The FDA is developing its plan to address the problem by working directly with the five companies that represent more than 97% of youth e-cigarette use: Altria Group Inc. MO, -1.26% , JUUL Labs Inc., Reynolds American Inc., Fontem Ventures IMB, -1.03% , and Japan American Tobacco BATS, -1.58% Stocks for the companies dropped after the FDA announced the plan to crack down on youth consumption of e-cigarettes.
Last week Altria said it would halt sales of many flavored e-cigarette pods that appeal to young smokers.
An Altria spokesman told MarketWatch on Tuesday that the company “share[s] the FDA’s concern with youth usage of e-vapor products and want to be part of the solution.”
“We appreciated the opportunity to meet with the FDA to share our thoughts and look forward to addressing this problem while preserving the long-term promise of potential harm reduction products,” a spokesman said.
Japan Tobacco International told MarketWatch it values the opportunity to provide its views to the FDA. “We recently met with the FDA to outline our responsible practices and formally share our thoughts with the agency, demonstrating our commitment to reduce youth access to vapor products,” a representative told MarketWatch.

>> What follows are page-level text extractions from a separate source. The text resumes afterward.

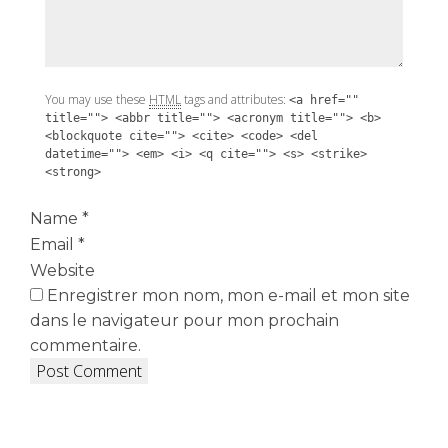
You may use these
HTML
tags and attributes:
<a href=""
title=""> <abbr title=""> <acronym title=""> <b>
<blockquote cite=""> <cite> <code> <del
datetime=""> <em> <i> <q cite=""> <s> <strike>
<strong>
Name
*
Email
*
Website
Enregistrer mon nom, mon e-mail et mon site
dans le navigateur pour mon prochain
commentaire.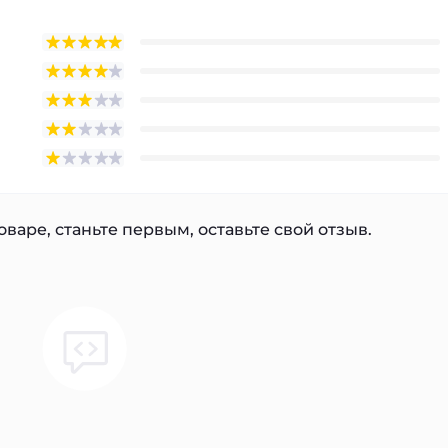
варе, станьте первым, оставьте свой отзыв.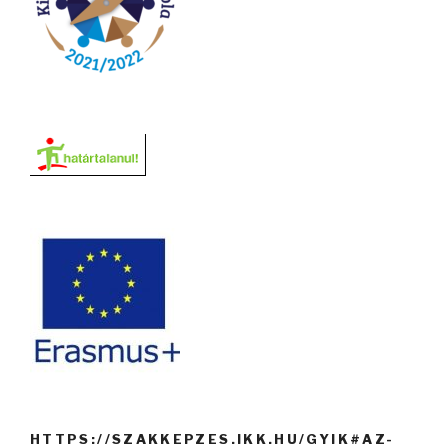
HTTPS://SZAKKEPZES.IKK.HU/GYIK#AZ-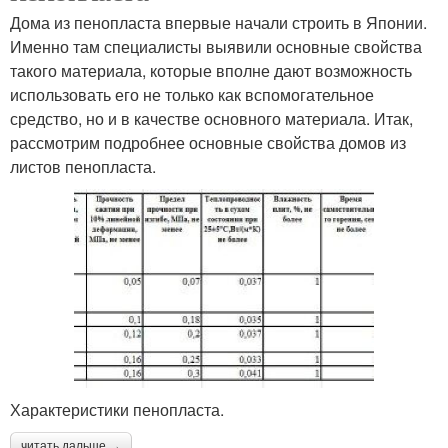
Дома из пенопласта впервые начали строить в Японии.
Именно там специалисты выявили основные свойства
такого материала, которые вполне дают возможность
использовать его не только как вспомогательное
средство, но и в качестве основного материала. Итак,
рассмотрим подробнее основные свойства домов из
листов пенопласта.
Характеристики пенопласта.
читать дальше →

Reynolds American Inc. and Fontem Ventures did not respond immediately to requests for comment.
Gottlieb said the companies have “acknowledged the serious public health consequences associated with youth use of tobacco products” and that flavored products may be particularly appealing to kids. JUUL, for example, offers pods for its USB-shaped devices in “cool cucumber” and “crème brulée” flavors.

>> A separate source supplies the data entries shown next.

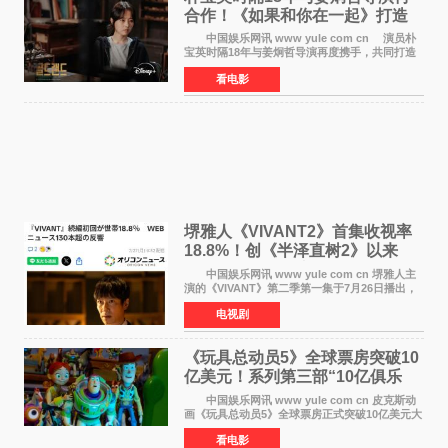
合作！《如果和你在一起》打造
奇幻浪漫喜剧
中国娱乐网讯 www yule com cn 演员朴
宝英时隔18年与姜炯哲导演再度携手，共同打造
备受期待的浪漫喜剧新作《如果和你在一起》
看电影
（暂定名）。据OSEN报道，朴宝英将出演该片
女主角，自2008年《
堺雅人《VIVANT2》首集收视率
18.8%！创《半泽直树2》以来
TBS周日剧场最高开局
中国娱乐网讯 www yule com cn 堺雅人主
演的《VIVANT》第二季第一集于7月26日播出，
首集收视率高达18 8%，成为自2020年《半泽直
电视剧
树2》首集22%以来，TBS周日剧场最高开播收视
纪录。 考虑到
《玩具总动员5》全球票房突破10
亿美元！系列第三部“10亿俱乐
部”达成
中国娱乐网讯 www yule com cn 皮克斯动
画《玩具总动员5》全球票房正式突破10亿美元大
关。截至上周末，该片全球累计票房已达10 22亿
看电影
美元，其中北美市场贡献4 48亿美元，中国内地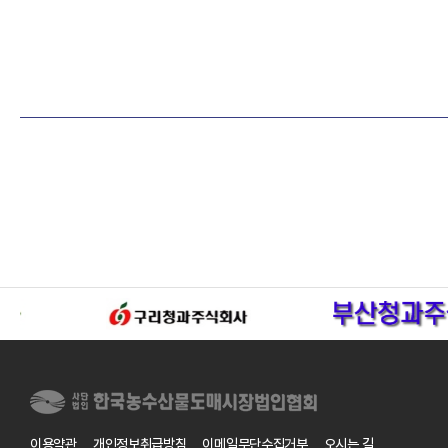
이용약관
개인정보취급방침
이메일무단수집거부
오시는 길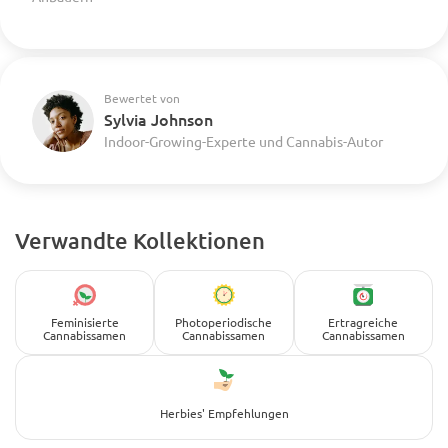
Bewertet von
Sylvia Johnson
Indoor-Growing-Experte und Cannabis-Autor
Verwandte Kollektionen
Feminisierte
Photoperiodische
Ertragreiche
Cannabissamen
Cannabissamen
Cannabissamen
Herbies' Empfehlungen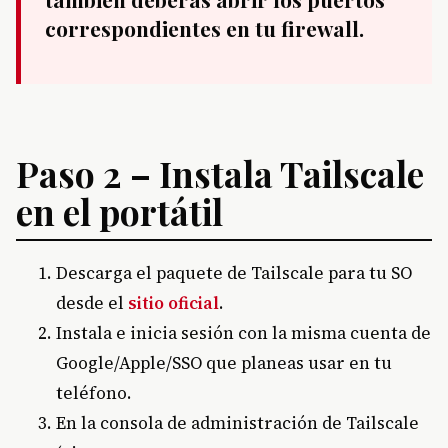
correspondientes en tu firewall.
Paso 2 – Instala Tailscale
en el portátil
Descarga el paquete de Tailscale para tu SO
desde el
sitio oficial
.
Instala e inicia sesión con la misma cuenta de
Google/Apple/SSO que planeas usar en tu
teléfono.
En la consola de administración de Tailscale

A spokeswoman for JUUL said the company has had “constructive” conversations with the FDA and is developing a proposal to fight underage use of its product. “Our plan will outline further actions we will take to keep the JUUL device out of the hands of young people,” spokeswoman Victoria Davis said in a statement. “We want to be part of the solution in preventing underage use, and we believe it will take industry and regulators working together to restrict youth access.”
Lawsuits have charged that JUUL is deceptively marketed as a healthy alternative to traditional smoking. Only a minority of teens — 25% — who had recently used the JUUL knew that the device contained the addictive stimulant nicotine, a study published in the peer-reviewed journal Tobacco Control in April found. One JUUL pod is equivalent to a pack of cigarettes both in nicotine content and number of puffs and some teens report going through a whole pod a day.

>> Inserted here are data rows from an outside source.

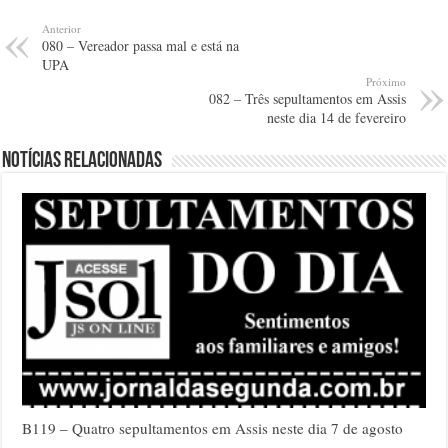
Anterior
080 – Vereador passa mal e está na
UPA
Próximo
082 – Três sepultamentos em Assis
neste dia 14 de fevereiro
Notícias relacionadas
B119 – Quatro sepultamentos em Assis neste dia 7 de agosto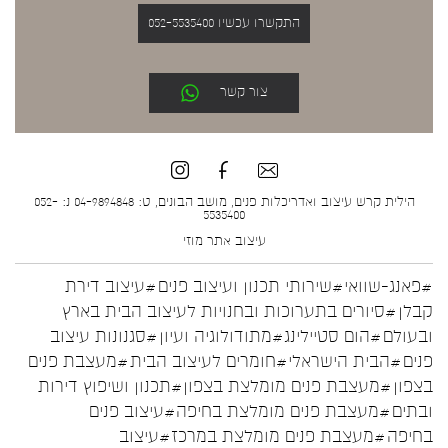
התקשרו עכשיו 052-5535400
צור קשר
הילית קרש עיצוב ואדריכלות פנים, מושב הבונים, ט: 04-9894848 נ: 052-
5535400
עיצוב אתר
מוזי
#פאנג-שוואי
#שירותי תכנון ועיצוב פנים
#עיצוב דירת
קבלן
#סיורים בתערוכות ובחנויות לעיצוב הבית בארץ
ובעולם
#הום סטיילינג
#מתודולוגיה ועיון
#סגנונות עיצוב
פנים
#הבית הישראלי
#חומרים לעיצוב הבית
#מעצבת פנים
בצפון
#מעצבת פנים מומלצת בצפון
#תכנון ושיפוץ דירות
ובתים
#מעצבת פנים מומלצת בחיפה
#עיצוב פנים
בחיפה
#מעצבת פנים מומלצת במרכז
#עיצוב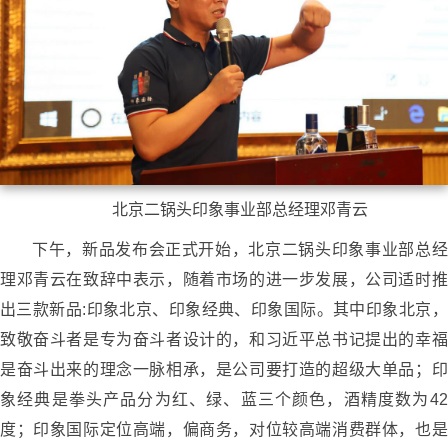
北京二锅头印象事业部总经理邓青云
下午，新品发布会正式开始，北京二锅头印象事业部总经
理邓青云在致辞中表示，随着市场的进一步发展，公司适时推
出三款新品:印象北京、印象经典、印象国际。其中印象北京，
致敬奋斗者是专为奋斗者设计的，和习近平总书记提出的幸福
是奋斗出来的理念一脉相承，是公司要打造的超级大单品；印
象经典是拳头产品分为红、绿、蓝三个颜色，酒精度数为42
度；印象国际定位高端，偏商务，对位较高端消费群体，也是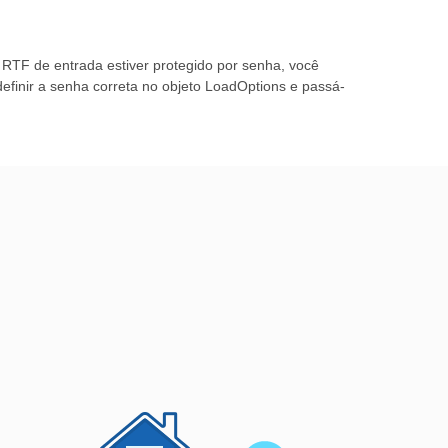
TF de entrada estiver protegido por senha, você
finir a senha correta no objeto LoadOptions e passá-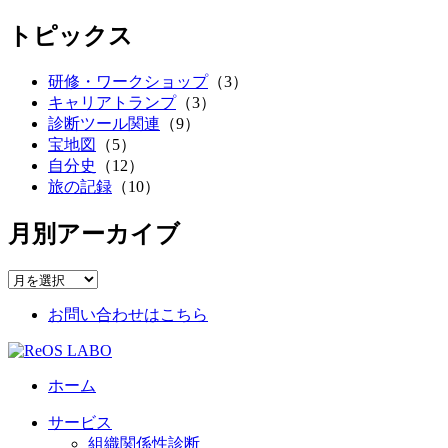
トピックス
研修・ワークショップ
（3）
キャリアトランプ
（3）
診断ツール関連
（9）
宝地図
（5）
自分史
（12）
旅の記録
（10）
月別アーカイブ
お問い合わせはこちら
ホーム
サービス
組織関係性診断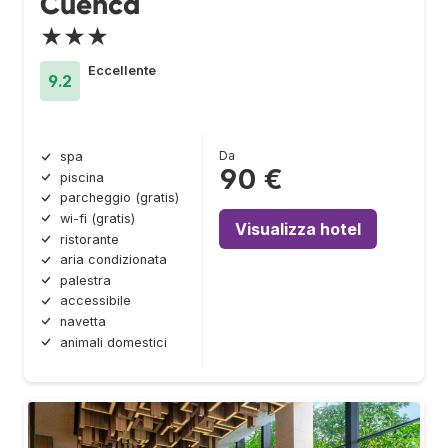
Cuenca
★★★
Eccellente
9.2
Da
spa
90 €
piscina
parcheggio (gratis)
wi-fi (gratis)
Visualizza hotel
ristorante
aria condizionata
palestra
accessibile
navetta
animali domestici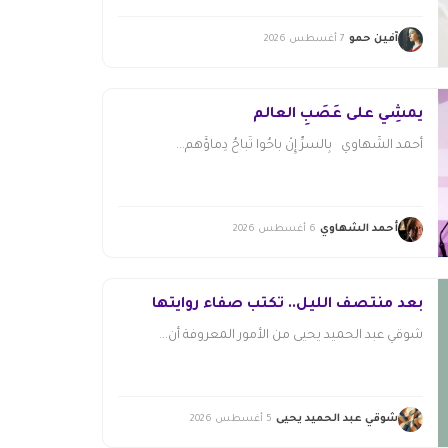
آفين حمو
7 أغسطس 2026
يمشِي على عَصَبِ العالم
أحمد الشَّهاوي بِالسرِّ إِنْ باحُوا تُباحُ دِماؤُهم...
أحمد الشهاوي
6 أغسطس 2026
بعد منتصف الليل.. تكتب صفاء روايتها
شوقي عبد الحميد يحيى من الأمور المعروفة أن...
شوقي عبد الحميد يحيى
5 أغسطس 2026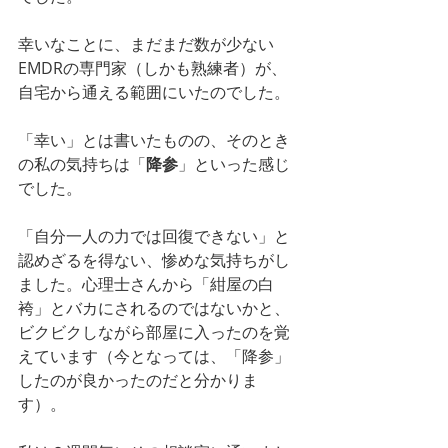
幸いなことに、まだまだ数が少ない
EMDRの専門家（しかも熟練者）が、
自宅から通える範囲にいたのでした。
「幸い」とは書いたものの、そのとき
の私の気持ちは「
降参
」といった感じ
でした。
「自分一人の力では回復できない」と
認めざるを得ない、惨めな気持ちがし
ました。心理士さんから「紺屋の白
袴」とバカにされるのではないかと、
ビクビクしながら部屋に入ったのを覚
えています（今となっては、「降参」
したのが良かったのだと分かりま
す）。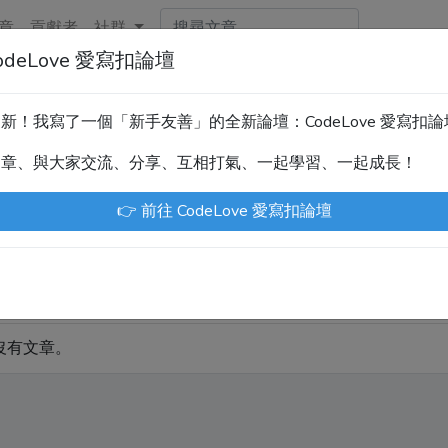
章
貢獻者
社群
deLove 愛寫扣論壇
新！技術討論、分享文章、自學教材，請到新網站「CodeLove
暫緩更新！我寫了一個「新手友善」的全新論壇：CodeLove 愛寫扣
.tw 是讓工程師寫筆記、網誌的平台。歡迎您隨手紀錄、寫作，方
文章、與大家交流、分享、互相打氣、一起學習、一起成長！
川豪
Enoxs
chenjenping
Kevin Hou
Jue
👉 前往 CodeLove 愛寫扣論壇
部文章
原創發表
沒有文章。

JUUL has significantly increased its lobbying as the FDA has stepped up scrutiny of the industry.
The FDA said often teens who are old enough to legally purchase e-cigarettes (18 in most states) buy them legally and then sell them to minors. The agency is considering endorsing changing the legal age to buy tobacco products to 21 years old, officials said Tuesday. However, some studies have suggested such regulations can backfire: in states with laws restricting teens from buying e-cigarettes, use of traditional paper-and-tobacco cigarettes increased.